Source excerpt
[
https://issues.apache.org/jira/browse/HADOOP-2510?page=com.atlassian.jira.plugin.system.issuetabpanels:comment-tabpanel&focusedCommentId=12557765#action_12557765
]
hammer edited comment on HADOOP-2510 at 1/10/08 11:47 AM:
---------------------------------------------------------------------
The separation of functionality outlined above (DFS, MR, Cluster Scheduler)
would be fantastic. I certainly respect Doug's experience with large
distributed systems but it seems the logic required to run multiple MapReduce
jobs is different enough from running a single MapReduce job that separate
daemons would provide a much cleaner implementation.
was (Author: hammer):
The separation of daemons outlined above (DFS, MR, Cluster Scheduler) would
be fantastic. I certainly respect Doug's experience with large distributed
systems but it seems the logic required to run multiple MapReduce jobs is
different enough from running a single MapReduce job that separate daemons
would provide a much cleaner implementation.
> Map-Reduce 2.0
> --------------
>
> Key: HADOOP-2510
> URL: https://issues.apache.org/jira/browse/HADOOP-2510
> Project: Hadoop
> Issue Type: Improvement
> Components: mapred
> Reporter: Arun C Murthy
>
> We, at Yahoo!, have been using Hadoop-On-Demand as the resource
> provisioning/scheduling mechanism.
> With HoD the user uses a self-service system to ask-for a set of nodes. HoD
> allocates these from a global pool and also provisions a private Map-Reduce
> cluster for the user. She then runs her jobs and shuts the cluster down via
> HoD when done. All user-private clusters use the same humongous, static HDFS
> (e.g. 2k node HDFS).
> More details about HoD are available here: HADOOP-1301.

Job A
Could you print the passage of the Hadoop issue comment from "would be fantastic." up to and including "daemons would provide a much cleaner implementation.", word for word?
Job B
In the rows, can you rename "locality" to "site" across the lines from the line with "catalogue / barcode: US 2853086" up to and including the line with "scientific name: Penicillus dumetosus", leaving everything else unchanged and returning only those lines?

Given data

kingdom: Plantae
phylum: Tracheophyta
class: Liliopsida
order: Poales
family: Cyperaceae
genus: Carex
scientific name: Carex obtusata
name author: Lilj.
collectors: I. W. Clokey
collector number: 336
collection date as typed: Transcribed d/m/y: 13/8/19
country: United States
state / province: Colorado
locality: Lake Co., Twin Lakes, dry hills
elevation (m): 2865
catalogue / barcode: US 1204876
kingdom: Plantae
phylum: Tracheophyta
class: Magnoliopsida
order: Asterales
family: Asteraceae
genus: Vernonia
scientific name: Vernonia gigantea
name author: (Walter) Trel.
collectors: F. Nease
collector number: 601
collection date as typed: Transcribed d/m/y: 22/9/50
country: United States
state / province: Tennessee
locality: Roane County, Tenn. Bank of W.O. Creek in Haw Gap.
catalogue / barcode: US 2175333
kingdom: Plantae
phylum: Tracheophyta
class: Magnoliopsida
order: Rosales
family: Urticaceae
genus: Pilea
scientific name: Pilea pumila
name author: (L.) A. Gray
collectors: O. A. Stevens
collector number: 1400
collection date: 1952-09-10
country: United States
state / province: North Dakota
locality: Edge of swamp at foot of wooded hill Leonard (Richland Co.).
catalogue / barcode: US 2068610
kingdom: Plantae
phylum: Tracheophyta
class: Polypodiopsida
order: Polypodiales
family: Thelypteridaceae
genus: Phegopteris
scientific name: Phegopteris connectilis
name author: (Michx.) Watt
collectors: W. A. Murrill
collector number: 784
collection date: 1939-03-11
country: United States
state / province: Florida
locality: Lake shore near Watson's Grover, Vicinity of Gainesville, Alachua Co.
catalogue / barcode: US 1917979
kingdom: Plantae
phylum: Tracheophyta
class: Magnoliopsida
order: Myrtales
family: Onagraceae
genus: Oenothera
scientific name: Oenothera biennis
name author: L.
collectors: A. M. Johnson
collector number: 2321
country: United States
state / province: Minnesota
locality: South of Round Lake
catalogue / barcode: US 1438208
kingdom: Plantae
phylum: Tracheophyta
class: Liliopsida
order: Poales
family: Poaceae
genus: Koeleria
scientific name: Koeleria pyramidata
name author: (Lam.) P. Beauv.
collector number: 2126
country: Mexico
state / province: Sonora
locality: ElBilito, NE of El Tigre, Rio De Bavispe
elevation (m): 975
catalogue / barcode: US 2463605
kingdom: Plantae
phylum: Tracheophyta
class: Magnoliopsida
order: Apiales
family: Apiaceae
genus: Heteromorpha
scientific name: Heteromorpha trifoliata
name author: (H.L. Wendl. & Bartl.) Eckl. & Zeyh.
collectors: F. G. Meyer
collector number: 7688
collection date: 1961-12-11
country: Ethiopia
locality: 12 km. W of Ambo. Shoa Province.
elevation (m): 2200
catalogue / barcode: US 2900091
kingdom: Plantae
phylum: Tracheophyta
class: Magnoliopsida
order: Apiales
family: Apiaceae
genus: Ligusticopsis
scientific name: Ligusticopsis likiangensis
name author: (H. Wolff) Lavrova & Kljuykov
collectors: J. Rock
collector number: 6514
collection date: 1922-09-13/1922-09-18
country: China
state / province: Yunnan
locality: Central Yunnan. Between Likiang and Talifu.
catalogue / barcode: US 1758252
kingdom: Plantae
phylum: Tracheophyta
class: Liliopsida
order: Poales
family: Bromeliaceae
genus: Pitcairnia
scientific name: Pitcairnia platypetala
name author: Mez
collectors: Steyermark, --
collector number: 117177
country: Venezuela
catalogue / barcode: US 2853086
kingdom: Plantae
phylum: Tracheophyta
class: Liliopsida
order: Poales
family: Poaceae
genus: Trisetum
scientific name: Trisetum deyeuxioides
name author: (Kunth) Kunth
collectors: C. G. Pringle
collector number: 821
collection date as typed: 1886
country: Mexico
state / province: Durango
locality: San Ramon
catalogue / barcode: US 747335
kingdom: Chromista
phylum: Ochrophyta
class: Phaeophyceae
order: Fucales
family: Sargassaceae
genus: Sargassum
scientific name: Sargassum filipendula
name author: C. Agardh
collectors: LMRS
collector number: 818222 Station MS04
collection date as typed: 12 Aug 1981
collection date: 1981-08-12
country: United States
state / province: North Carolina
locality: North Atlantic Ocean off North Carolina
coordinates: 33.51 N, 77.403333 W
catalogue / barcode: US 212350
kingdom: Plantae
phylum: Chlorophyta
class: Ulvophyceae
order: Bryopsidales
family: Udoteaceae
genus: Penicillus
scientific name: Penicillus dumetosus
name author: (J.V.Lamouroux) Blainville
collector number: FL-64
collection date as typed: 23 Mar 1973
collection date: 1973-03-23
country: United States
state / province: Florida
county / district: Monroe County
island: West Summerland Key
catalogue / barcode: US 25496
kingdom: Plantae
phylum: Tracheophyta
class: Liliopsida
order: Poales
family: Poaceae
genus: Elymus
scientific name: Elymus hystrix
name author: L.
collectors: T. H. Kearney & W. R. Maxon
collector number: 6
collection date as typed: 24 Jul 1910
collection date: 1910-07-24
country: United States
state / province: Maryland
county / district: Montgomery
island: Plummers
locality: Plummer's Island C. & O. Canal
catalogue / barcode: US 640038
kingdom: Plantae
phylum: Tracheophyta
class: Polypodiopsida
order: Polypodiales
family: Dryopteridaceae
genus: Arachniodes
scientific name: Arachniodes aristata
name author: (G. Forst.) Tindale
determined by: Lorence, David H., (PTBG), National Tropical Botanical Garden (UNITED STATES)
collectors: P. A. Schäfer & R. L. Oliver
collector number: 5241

Worked solution A
would be fantastic. I certainly respect Doug's experience with large
distributed systems but it seems the logic required to run multiple MapReduce
jobs is different enough from running a single MapReduce job that separate
daemons would provide a much cleaner implementation.

Worked solution B
catalogue / barcode: US 2853086
kingdom: Plantae
phylum: Tracheophyta
class: Liliopsida
order: Poales
family: Poaceae
genus: Trisetum
scientific name: Trisetum deyeuxioides
name author: (Kunth) Kunth
collectors: C. G. Pringle
collector number: 821
collection date as typed: 1886
country: Mexico
state / province: Durango
site: San Ramon
catalogue / barcode: US 747335
kingdom: Chromista
phylum: Ochrophyta
class: Phaeophyceae
order: Fucales
family: Sargassaceae
genus: Sargassum
scientific name: Sargassum filipendula
name author: C. Agardh
collectors: LMRS
collector number: 818222 Station MS04
collection date as typed: 12 Aug 1981
collection date: 1981-08-12
country: United States
state / province: North Carolina
site: North Atlantic Ocean off North Carolina
coordinates: 33.51 N, 77.403333 W
catalogue / barcode: US 212350
kingdom: Plantae
phylum: Chlorophyta
class: Ulvophyceae
order: Bryopsidales
family: Udoteaceae
genus: Penicillus
scientific name: Penicillus dumetosus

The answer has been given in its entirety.